I’m not sure what will develop from talks among the three parties.  I don’t think this is simply a way for Son to extract himself from an investment gone wrong in Sprint, however.  My guess (as someone with too-high cellphone bills, my hope?) is that a viable mobile service with adequate national coverage will emerge from the talks.

If so, while this may/may not be good news for the companies involved, it is definitely bad news for both Verizon and ATT.

Whole Foods (WFM) and Amazon (AMZN)

I was a big proponent of WFM in its early days but haven’t owned it for a long time.

My quick look at the company’s financials this morning tells me it’s an odd duck among food distributors.  Successful distribution is all about low margins + rapid inventory turnover + shrewd working capital management + rising sales leading to strong profit growth.  WFM exhibits only one of these characteristics:  rapid inventory turnover.  The number I get from the annual report, which I find almost too good to believe, says that WFM’s annual sales are 30x its average inventory.  This compares with 10x for AMZN and 15x for Kroger (KR).

On the other hand, WFM’s operating margin is more than 50% higher than KR’s and nearly triple AMZN’s.  The excess of payables (what a firm owes to suppliers) over receivables (what customers owe the merchant)–and a key measure of operating strength–is about 1% of sales for WFM, while 3.6% for KR and about 15% for AMZN.  In addition, WFM is no longer growing–the main reason, I think, the company’s PE has been cut in half over the past couple of years from about 40x to 20x (pre-AMZN bid).

WFM’s problem isn’t simply that its margins are too high to induce people to buy more than they do of what the company has to offer.  Nor is it the assertion by some that WFM is very inefficient and should be making a higher margin than it actually does.

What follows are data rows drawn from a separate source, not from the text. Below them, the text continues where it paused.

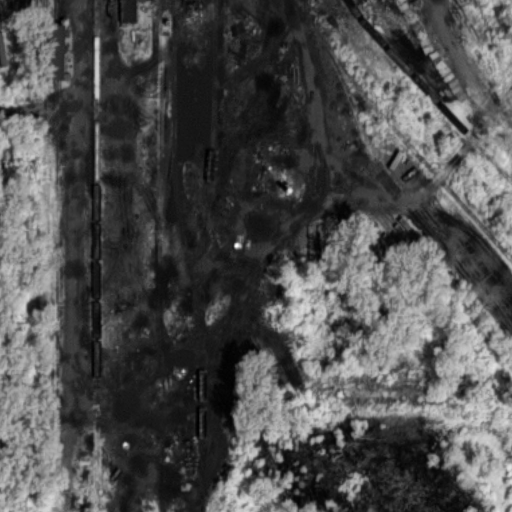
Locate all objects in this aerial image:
building: (128, 11)
railway: (491, 40)
railway: (107, 43)
building: (49, 52)
railway: (2, 53)
railway: (427, 92)
railway: (235, 116)
railway: (399, 133)
railway: (175, 185)
railway: (45, 197)
railway: (57, 234)
railway: (202, 255)
railway: (97, 256)
railway: (161, 309)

Rather, it’s that the current market situation is highly unstable, on several fronts:

–WFM-like offerings are increasingly available from less expensive chains like Trader Joe’s or even regular supermarkets

–having severely damaged the profits of incumbent grocers in the UK, deep food discounters from Germany–Aldi and Lidl–have both announced that their next target is the US.  Even if the two are unsuccessful, increased competition is bound to mean lower prices

–AMZN has decided that the time for online food delivery on a large scale in the US has come.  It’s also possible that it too is worried about the potential effect that Aldi and Lidl may have and has sped up its food distribution plans.

 

how will the takeover work out?

It’s hard to know.  WFM’s management hasn’t covered itself in glory over the past decade.  It needed to be bailed out from operating difficulties by Green Equity Investors in late 2008.  And it doesn’t seem to have responded well to increased competition since.  On the other hand, AMZN’s experiments in food delivery have had indifferent success so far. At the very least, though, AMZN brings a strong record in controlling distribution operations, expertise which WFM seems to me to need; WFM brings a brand name and the grocery equivalent of Amazon lockers.

My thoughts:  the one thing I’m confident of is that food prices will generally be lower for consumers in a couple of years than they are now.  I’d prefer to look for places where extra discretionary income can be spent than to try to play food directly.